§ Data excerpts
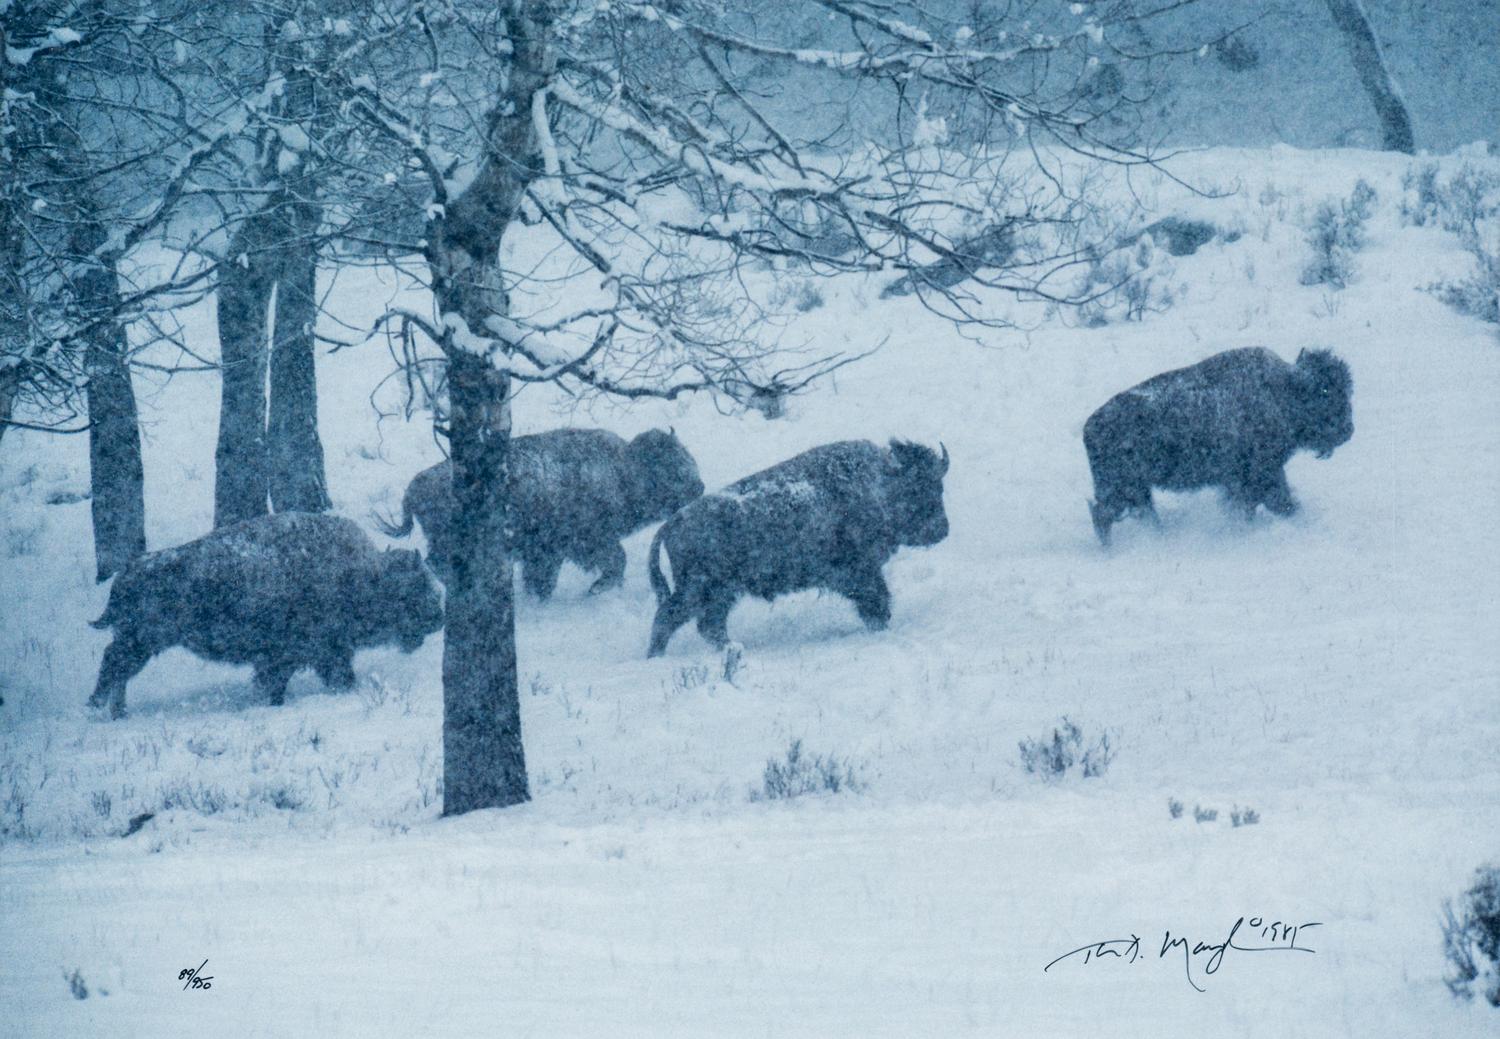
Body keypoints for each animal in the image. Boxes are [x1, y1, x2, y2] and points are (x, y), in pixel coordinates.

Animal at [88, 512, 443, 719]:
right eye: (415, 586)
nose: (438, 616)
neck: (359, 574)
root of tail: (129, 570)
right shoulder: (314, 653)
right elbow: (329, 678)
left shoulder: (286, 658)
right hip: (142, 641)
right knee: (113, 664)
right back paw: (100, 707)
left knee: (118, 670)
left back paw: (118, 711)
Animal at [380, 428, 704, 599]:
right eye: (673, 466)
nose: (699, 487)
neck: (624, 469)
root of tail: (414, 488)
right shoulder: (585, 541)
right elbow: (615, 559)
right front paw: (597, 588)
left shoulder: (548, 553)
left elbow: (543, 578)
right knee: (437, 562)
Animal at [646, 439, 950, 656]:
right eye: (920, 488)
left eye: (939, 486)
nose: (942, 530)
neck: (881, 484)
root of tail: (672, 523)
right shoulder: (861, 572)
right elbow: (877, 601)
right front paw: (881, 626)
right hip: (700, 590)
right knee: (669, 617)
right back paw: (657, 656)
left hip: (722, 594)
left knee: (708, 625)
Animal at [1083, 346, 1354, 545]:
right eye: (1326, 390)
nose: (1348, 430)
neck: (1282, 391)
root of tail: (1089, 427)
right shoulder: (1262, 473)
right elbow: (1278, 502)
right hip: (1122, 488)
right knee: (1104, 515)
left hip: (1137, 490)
---
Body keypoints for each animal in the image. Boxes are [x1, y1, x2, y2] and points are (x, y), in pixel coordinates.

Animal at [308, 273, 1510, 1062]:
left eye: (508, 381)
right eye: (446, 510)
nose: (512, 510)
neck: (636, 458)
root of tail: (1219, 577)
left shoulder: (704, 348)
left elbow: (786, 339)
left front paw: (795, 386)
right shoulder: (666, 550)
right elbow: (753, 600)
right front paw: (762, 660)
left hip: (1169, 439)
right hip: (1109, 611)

§ Exercise goal
Out of the data above, transcribe exactly and only the lines starting with the line that has "right knee: (669, 617)" and going on through the line that has "left hip: (1137, 490)", both included.

§ Result
right knee: (669, 617)
right back paw: (657, 656)
left hip: (722, 594)
left knee: (708, 625)
Animal at [1083, 346, 1354, 545]:
right eye: (1326, 390)
nose: (1348, 430)
neck: (1282, 391)
root of tail: (1089, 427)
right shoulder: (1262, 473)
right elbow: (1278, 502)
right hip: (1122, 488)
right knee: (1104, 515)
left hip: (1137, 490)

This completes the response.